Resulta estremecedor recordar aquellas palabras de Celaá, cuando reclamaba para el Estado la paternidad de todos los niños. No hay expresión más patriótica en boca de un socialista desde que empezó la Transición. Al parecer, los hijos se han independizado de golpe y el Estado ya no los reclama. ¿Dónde quedarán todos los niños cuando sus padres se tengan que reincorporar al trabajo? ¿Hay alguien en el ministerio pensando en esto? ¿Se ha planteado la imposibilidad de mantener una distancia de seguridad con alumnos de doce años en aulas más pequeñas que algunos despachos de San Esteban?

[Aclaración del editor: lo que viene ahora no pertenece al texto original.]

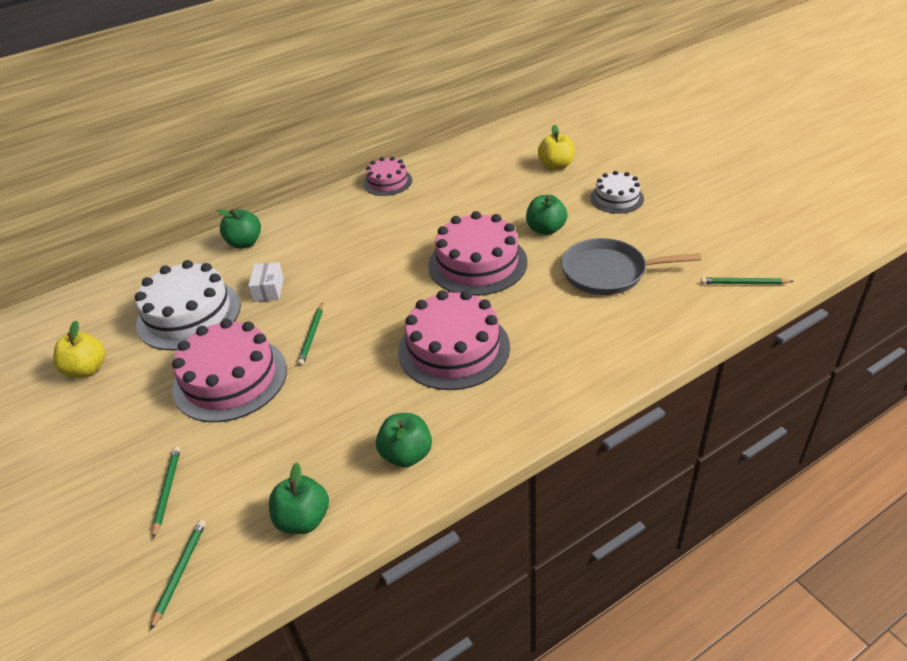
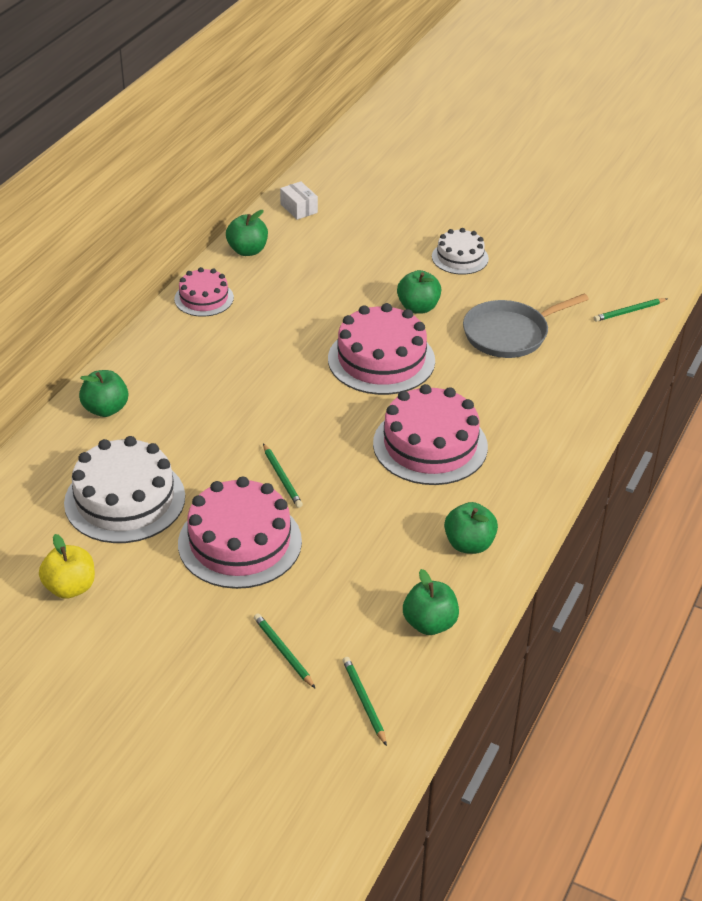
camera: 35 degrees left, 0 degrees up
white box [248,262,284,302] -> white box moved to [280,181,318,220]
yellow apple [538,125,575,170] -> none
none -> green apple [226,210,268,256]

Pero nadie hace nada. Los sindicatos educativos estos días se muestran somnolientos. Guardan un silencio apabullante ante la imprevisión de todos los Gobiernos, centrales y autonómicos. Durante la tramitación de la ley Wert inundaron las calles con razón, pancarta y altavoz en mano. Esperemos que la mascarilla les deje repetir ritual, por muy afines que se sientan con este Gobierno polifónico.

No nos engañemos: la educación no le importa a nadie. Y menos a nuestros dirigentes. No se explica sino que durante el estado de alarma se haya aprobado una nueva reforma educativa, construida contra la mitad de España, como todas las de este país, sin contar con los profesores.

Una ley que reduce aún más el mérito académico y el esfuerzo e iguala a los alumnos en la mediocridad. Cuando España aún no sabe el número de gente que va enterrando, el Gobierno nos cuela una ley que permite titular Bachillerato con asignaturas suspensas y que reduce la enseñanza del español en un tercio del país. Con un panorama así, ¿qué más da septiembre? Recurriremos a los abuelos, como siempre. Al menos, quien los tenga a estas alturas.